When analyzing scRNA-seq data, why do people pool all their data across treatments and run UMAP on the combined dataset rather than running a separate UMAP on each treatment group? For example, say you're looking at scRNA-seq data on immune cells from mice that did and did not receive some immunotherapy treatment. If you're expecting cell types to transcriptionally change in response to treatment, wouldn't it make more sense to run UMAP on just cells that share the same treatment? And yet in every paper I see, people pool their data across treatments and run UMAP on all their data. I'm sure there's a logical reason people do this rather than what I suggested, just curious what it is.

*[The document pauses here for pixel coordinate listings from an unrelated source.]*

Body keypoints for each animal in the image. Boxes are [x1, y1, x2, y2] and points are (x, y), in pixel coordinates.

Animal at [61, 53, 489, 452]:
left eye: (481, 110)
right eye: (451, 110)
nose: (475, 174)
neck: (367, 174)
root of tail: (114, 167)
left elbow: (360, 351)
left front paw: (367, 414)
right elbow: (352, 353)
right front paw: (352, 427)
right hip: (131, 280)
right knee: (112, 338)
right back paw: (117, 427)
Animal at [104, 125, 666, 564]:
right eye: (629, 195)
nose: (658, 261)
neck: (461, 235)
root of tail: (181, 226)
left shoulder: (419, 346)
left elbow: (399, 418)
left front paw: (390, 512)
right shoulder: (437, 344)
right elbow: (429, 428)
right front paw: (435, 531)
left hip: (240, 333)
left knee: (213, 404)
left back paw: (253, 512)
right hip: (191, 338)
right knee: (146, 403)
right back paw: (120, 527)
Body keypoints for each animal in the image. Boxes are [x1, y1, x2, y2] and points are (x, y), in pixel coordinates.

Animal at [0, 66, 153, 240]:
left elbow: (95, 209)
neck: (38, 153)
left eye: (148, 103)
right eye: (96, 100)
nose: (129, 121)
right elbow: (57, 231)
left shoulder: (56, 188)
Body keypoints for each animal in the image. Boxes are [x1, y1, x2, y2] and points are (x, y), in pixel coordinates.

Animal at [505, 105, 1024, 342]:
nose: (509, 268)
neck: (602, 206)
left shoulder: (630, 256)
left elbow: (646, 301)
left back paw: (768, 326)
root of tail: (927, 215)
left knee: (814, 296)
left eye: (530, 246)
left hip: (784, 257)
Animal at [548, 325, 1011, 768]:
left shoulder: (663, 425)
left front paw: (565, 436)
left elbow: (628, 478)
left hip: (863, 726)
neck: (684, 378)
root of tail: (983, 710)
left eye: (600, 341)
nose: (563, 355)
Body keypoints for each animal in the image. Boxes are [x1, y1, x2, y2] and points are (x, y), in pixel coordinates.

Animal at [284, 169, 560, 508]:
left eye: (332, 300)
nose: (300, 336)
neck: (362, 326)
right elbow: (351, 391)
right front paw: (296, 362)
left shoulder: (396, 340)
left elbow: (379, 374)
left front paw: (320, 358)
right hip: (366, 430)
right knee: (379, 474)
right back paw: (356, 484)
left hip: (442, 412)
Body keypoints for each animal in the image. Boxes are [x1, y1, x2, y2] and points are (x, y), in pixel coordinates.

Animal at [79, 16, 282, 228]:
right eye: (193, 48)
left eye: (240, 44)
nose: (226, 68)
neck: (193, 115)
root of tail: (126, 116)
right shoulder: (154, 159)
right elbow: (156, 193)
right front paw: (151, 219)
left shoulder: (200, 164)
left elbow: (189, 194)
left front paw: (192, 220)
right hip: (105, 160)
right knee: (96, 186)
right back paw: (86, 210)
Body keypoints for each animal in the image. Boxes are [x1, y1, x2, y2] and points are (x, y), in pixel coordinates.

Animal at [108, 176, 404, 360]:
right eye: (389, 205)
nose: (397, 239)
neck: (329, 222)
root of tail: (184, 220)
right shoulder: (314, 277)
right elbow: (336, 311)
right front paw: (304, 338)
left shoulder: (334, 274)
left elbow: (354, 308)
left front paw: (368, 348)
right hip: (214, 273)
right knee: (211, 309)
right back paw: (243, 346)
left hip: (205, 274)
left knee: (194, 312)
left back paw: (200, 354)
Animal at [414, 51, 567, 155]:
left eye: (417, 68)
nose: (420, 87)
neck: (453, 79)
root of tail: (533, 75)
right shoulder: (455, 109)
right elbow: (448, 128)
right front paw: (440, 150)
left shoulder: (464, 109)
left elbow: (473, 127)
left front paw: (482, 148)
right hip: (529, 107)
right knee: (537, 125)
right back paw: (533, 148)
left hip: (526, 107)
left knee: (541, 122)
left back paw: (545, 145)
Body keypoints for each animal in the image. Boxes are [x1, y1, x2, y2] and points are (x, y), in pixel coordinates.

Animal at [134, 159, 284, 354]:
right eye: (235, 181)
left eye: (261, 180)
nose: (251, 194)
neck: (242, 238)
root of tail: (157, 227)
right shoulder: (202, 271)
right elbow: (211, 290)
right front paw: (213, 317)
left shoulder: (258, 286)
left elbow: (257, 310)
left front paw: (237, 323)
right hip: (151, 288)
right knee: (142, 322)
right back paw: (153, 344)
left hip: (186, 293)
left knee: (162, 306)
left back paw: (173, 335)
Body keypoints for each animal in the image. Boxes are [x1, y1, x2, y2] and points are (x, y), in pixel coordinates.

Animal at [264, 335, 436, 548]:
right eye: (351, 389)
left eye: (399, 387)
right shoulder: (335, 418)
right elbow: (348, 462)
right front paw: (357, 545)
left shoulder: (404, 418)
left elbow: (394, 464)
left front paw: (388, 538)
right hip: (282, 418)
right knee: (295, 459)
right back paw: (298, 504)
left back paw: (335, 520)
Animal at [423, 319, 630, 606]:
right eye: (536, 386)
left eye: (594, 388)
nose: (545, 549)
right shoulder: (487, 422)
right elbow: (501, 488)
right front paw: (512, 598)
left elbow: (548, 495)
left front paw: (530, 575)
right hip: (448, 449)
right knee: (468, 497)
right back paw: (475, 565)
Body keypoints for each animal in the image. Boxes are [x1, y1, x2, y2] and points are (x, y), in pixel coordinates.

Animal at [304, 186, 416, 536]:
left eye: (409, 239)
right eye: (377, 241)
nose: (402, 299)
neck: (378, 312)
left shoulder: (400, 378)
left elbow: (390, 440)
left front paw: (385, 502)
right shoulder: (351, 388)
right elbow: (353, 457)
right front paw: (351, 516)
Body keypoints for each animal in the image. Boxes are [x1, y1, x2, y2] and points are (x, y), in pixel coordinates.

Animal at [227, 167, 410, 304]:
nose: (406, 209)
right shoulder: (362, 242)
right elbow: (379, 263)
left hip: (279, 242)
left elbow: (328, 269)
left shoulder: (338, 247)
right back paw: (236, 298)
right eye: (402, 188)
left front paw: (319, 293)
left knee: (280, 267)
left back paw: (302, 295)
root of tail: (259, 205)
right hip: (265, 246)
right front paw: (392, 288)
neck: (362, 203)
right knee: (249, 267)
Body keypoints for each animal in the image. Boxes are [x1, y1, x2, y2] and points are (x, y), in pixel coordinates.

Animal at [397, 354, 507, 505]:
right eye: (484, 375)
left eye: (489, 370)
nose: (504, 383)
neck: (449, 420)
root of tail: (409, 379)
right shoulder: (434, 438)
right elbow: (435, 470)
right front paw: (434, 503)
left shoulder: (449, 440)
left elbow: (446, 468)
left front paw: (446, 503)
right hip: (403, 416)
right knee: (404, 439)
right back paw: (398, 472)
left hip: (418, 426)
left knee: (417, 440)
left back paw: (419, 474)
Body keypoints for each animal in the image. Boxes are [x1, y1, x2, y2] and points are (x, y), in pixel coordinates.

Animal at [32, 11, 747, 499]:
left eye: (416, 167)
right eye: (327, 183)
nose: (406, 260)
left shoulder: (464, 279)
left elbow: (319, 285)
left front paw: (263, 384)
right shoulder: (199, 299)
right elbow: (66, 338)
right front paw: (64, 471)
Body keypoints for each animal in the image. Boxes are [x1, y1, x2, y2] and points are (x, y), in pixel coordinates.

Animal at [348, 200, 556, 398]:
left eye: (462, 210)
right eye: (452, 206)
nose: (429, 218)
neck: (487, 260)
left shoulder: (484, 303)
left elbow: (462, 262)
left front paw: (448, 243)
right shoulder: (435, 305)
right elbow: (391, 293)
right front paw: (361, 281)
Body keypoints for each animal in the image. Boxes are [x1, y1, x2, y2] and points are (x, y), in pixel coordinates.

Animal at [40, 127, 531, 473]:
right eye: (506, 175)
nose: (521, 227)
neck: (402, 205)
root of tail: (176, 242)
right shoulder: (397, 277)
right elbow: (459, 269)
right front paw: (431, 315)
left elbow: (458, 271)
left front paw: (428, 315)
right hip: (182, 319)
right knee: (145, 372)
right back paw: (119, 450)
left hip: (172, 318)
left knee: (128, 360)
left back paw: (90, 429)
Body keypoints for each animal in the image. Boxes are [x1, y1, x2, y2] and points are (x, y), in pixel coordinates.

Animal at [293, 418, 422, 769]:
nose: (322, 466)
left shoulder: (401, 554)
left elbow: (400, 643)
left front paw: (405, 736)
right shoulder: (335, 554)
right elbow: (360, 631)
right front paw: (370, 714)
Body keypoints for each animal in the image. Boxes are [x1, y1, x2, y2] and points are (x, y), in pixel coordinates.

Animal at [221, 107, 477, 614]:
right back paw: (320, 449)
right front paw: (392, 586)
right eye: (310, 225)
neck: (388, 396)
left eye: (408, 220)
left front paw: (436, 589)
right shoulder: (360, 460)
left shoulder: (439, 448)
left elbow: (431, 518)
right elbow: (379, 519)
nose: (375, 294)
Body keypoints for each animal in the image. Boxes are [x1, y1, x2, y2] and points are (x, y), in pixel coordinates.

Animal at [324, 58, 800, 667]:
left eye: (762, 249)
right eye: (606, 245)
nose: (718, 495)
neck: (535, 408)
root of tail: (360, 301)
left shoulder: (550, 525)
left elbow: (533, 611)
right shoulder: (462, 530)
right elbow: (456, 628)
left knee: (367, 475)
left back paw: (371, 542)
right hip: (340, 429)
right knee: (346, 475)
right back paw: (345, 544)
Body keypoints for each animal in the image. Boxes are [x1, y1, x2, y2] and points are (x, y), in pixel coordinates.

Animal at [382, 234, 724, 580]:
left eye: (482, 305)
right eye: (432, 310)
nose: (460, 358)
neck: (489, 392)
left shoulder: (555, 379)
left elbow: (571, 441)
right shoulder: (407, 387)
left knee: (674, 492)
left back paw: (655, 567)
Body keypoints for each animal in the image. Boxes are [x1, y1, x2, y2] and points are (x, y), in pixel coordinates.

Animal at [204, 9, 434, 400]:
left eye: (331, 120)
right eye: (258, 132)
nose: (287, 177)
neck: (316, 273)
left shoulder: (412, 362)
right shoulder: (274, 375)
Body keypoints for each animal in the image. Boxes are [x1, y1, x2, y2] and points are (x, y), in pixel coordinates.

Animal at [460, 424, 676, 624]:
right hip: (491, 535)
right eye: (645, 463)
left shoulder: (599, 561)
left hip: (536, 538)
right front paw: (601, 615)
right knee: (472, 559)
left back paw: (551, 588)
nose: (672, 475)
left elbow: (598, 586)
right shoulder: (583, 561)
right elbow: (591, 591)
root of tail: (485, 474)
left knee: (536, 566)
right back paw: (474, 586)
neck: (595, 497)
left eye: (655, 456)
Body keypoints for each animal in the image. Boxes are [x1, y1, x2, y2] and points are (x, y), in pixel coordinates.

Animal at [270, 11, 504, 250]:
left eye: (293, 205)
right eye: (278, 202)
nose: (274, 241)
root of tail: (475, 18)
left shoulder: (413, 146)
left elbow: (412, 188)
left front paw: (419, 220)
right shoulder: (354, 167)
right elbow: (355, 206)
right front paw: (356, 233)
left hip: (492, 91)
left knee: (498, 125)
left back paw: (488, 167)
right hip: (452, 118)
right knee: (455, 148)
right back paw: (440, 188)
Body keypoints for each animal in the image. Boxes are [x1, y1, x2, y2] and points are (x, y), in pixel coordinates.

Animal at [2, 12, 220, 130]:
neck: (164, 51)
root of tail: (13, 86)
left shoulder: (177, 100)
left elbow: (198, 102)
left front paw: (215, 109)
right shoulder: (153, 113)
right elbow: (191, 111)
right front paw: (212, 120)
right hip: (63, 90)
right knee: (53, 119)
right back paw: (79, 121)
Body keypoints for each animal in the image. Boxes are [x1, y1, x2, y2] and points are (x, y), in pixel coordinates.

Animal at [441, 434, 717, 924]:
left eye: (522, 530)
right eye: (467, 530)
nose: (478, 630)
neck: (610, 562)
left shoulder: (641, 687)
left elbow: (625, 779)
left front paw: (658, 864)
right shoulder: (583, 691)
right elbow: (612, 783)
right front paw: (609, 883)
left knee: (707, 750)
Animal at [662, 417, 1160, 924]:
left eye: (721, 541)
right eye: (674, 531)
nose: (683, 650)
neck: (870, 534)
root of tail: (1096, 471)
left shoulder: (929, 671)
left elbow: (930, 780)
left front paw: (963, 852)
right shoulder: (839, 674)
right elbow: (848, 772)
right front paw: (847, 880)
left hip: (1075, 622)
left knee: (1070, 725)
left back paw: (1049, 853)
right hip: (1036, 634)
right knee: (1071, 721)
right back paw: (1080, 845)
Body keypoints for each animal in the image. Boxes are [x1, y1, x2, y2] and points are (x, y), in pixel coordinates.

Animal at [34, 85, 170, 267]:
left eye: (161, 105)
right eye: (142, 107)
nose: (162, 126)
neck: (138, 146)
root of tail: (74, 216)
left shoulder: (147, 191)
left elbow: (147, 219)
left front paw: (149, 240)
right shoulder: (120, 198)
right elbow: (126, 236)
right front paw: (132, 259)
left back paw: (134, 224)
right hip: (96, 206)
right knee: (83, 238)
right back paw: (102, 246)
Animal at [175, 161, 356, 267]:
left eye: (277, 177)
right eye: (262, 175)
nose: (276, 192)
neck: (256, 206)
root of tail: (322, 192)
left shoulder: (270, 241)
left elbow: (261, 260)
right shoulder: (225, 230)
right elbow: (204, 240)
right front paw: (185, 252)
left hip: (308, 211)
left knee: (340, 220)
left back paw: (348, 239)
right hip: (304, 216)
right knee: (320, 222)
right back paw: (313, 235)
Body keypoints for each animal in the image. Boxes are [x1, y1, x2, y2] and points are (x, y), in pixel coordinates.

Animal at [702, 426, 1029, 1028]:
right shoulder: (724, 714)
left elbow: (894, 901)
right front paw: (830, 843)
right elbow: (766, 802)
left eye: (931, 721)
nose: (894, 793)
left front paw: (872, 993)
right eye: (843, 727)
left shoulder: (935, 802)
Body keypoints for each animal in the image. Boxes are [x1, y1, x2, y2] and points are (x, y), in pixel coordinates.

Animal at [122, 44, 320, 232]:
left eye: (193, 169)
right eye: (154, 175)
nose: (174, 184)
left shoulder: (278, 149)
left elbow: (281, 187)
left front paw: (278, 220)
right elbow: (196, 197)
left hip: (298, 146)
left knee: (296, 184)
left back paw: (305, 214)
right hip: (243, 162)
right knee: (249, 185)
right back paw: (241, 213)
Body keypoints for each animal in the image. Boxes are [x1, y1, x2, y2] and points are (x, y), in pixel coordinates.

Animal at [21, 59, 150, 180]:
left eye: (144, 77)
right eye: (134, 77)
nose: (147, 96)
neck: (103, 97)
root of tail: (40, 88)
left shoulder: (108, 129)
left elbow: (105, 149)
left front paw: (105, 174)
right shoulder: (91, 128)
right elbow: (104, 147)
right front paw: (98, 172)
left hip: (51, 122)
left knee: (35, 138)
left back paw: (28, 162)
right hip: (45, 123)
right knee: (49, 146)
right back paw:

"If you're expecting cell types to transcriptionally change in response to treatment, wouldn't it make more sense to run UMAP on just cells that share the same treatment?"
No, please don't do this. If a population of Th2 cells changes in expression between immunotherapy treatment and control, why would you put them on different plots? How will you see that they're different?
You could put them on different plots because that would increase the purity of each cluster, because mixing Th2 cells that received different treatments would give you larger, more heterogeneous clusters that are more likely to include non-Th2s by mistake. Once you have Th2 clusters from the different UMAP plots, you could do, say, differential expression analysis between those two groups of cells to see any differences.
Because nobody does this, I'm sure there's a reason not to do it, I just want to know what that reason is.